» **PROBLEM SET**
1. Answer these questions from the stories about kindness from strangers:
(a) What was the woman holding when she came back to the yard sale a few hours later?
(b) What did the fast-food manager refuse to do?
(c) Where was the mechanical rocking horse?
2. From the stories about kindness from strangers, write out word for word the part that begins at the words "Two firefighters were" and stops after "a selfless day!".
3. Write the next part of the piece about kindness from strangers, starting after its last sentence.

» **PROVIDED TEXT**
+---+

Traveling with infants is not an ideal situation – the parents are stressed, the babies are scared, and people around the family often get agitated. However, this couple’s thoughtful token demonstrated their desire to improve the atmosphere for all. And while we may not prepare bags of treats for strangers around us, showing consideration for others in simpler ways is a sure sign of empathy and class.

A woman at our yard sale was wearing a perfume that smelled heavenly and familiar. I asked her what it was, and by a near-magical coincidence, it was the perfume my late mother had given me every year for Christmas. The fond memories I had of my mother flooded back to me. The woman and I chatted for a bit, and then she bought a few items and left. A few hours later, she returned holding a brand-new bottle of that perfume. I don’t recall which one of us started crying first. We still talk to this day.

How touching that this stranger would go out of her way to delight someone else. In the words of the Irish poet William Butler Yeats: “There are no strangers here; only friends you haven't yet met.” The woman in this story embodies this ideology by treating a stranger as she would a close friend. This story captures how long-lasting relationships can evolve from simple, thoughtful acts… the greatest reward!

 

Two firefighters were in line at a fast-food restaurant ahead of me when the siren started blaring on their firetruck outside. As they turned to leave, a couple handed their food to the firefighters. The couple then got back in line to reorder. To top it all off, the manager refused to take their money for their second order. Truly a selfless day!

Portrait of two firefighters by a fire engine

These customers’ willingness to so quickly give up their own meals shows their respect and gratitude towards those who risk their lives to help others. And although a “thank you” can go a long way in brightening another’s day, in this case, their actions truly spoke louder than words.

1983-s-washington-quarterIt was the 1970’s and I was five years old. I was sitting on one of the mechanical rocking horses outside of Woolworth's, waiting for my mom to finish shopping. A lady walked by and put a quarter in to make it rock back and forth. I was over the moon! It is a moment of pure joy that I've remembered vividly. I still even remember what that glorious kind stranger looked like.

Although they never met again, this woman’s touching gesture placed her permanently in this person’s memory. She was immortalized by her small act of generosity. Anonymous kindness is kindness in its purest form. Some of the best people are those we will never hear about – those who do selfless acts without the need for public recognition.

+---+

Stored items
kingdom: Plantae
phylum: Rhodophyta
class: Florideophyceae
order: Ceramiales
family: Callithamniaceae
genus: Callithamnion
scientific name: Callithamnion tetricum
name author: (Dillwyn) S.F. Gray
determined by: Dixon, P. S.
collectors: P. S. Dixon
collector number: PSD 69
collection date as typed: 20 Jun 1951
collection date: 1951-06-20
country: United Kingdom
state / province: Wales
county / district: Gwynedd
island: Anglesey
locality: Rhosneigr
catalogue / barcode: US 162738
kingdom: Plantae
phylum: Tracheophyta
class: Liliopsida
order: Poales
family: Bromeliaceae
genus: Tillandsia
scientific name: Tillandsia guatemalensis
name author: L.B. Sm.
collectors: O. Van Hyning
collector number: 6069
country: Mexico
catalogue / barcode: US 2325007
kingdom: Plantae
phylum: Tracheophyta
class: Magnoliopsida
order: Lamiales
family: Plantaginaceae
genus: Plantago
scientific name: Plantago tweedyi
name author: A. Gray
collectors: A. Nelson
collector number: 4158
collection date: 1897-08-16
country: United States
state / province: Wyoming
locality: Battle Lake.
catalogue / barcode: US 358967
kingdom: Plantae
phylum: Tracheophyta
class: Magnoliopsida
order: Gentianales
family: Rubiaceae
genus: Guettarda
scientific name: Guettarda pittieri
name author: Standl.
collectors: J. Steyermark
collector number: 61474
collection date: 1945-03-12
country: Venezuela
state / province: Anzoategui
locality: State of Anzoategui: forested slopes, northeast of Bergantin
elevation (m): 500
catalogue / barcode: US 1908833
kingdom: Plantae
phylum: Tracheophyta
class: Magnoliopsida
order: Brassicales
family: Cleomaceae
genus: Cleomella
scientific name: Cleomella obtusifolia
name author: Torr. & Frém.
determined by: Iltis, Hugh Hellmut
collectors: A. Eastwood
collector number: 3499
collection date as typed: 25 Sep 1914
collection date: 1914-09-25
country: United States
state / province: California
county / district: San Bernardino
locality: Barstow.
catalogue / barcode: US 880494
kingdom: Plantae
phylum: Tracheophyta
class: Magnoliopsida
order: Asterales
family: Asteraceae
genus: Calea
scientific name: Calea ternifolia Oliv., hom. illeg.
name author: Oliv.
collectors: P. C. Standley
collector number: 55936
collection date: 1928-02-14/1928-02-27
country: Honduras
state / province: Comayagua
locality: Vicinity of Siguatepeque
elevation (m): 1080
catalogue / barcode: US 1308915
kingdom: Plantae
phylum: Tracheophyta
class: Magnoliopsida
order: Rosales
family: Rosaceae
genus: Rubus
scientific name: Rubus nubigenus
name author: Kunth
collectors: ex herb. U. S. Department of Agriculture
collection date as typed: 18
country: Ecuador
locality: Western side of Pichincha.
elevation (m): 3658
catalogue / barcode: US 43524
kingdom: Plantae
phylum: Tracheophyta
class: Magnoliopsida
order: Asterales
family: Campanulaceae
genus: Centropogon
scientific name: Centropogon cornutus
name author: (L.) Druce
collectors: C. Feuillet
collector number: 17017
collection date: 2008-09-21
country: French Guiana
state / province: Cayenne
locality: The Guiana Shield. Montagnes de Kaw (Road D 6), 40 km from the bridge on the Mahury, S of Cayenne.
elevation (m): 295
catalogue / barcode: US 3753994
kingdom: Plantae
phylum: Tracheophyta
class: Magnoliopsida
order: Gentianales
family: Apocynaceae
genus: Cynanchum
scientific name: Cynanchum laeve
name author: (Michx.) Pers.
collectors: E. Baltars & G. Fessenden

+---+

» **ANSWERS BELOW**
1.
(a) A brand-new bottle of the perfume.
(b) Take the couple's money for their second order.
(c) Outside of Woolworth's.

2.
Two firefighters were in line at a fast-food restaurant ahead of me when the siren started blaring on their firetruck outside. As they turned to leave, a couple handed their food to the firefighters. The couple then got back in line to reorder. To top it all off, the manager refused to take their money for their second order. Truly a selfless day!

3.
 

A couple years back, I flew to Ireland with a friend to watch a rugby game. There had been a fire in one of the stadium sections, so that area had to be closed down. We had tickets in that section, so we couldn’t see the game; our whole trip was ruined. We were at a pub when we heard the news. A local 10-year-old kid heard us talking about it, and turns to his dad and says, "They can have our tickets. We can always come to see a game.”

What a shining reflection of good parenting! When a child recognizes the power of spontaneous generosity, it shows the values and virtues that are demonstrated at home. How rewarding it must have been for this dad to see his son display such selflessness.

 

When I was 6 years old, I was at the beach when a sandstorm kicked up. My little sister and I were crying because the sand was getting in our eyes and stinging our exposed skin. But then, this really big guy stood behind us to stop the sand from hitting us. It's not a big thing, but I remember it meant a lot to me in that moment.

The last line of this memory captures the major takeaway from all these tales. Many of these acts are relatively small – they’re not stories of complicated charity or grandiose gifts. They show the huge impact that a little kindness can have in the lives of others. Compassion is one of humanity’s greatest treasures; it is what allows us to make connections to others. These stories of everyday people reaching out to touch the lives of strangers captures the beauty we all hold inside us. We took these tales to heart, and encourage our readers to join us in spreading happiness and kindness in the little things we do every day.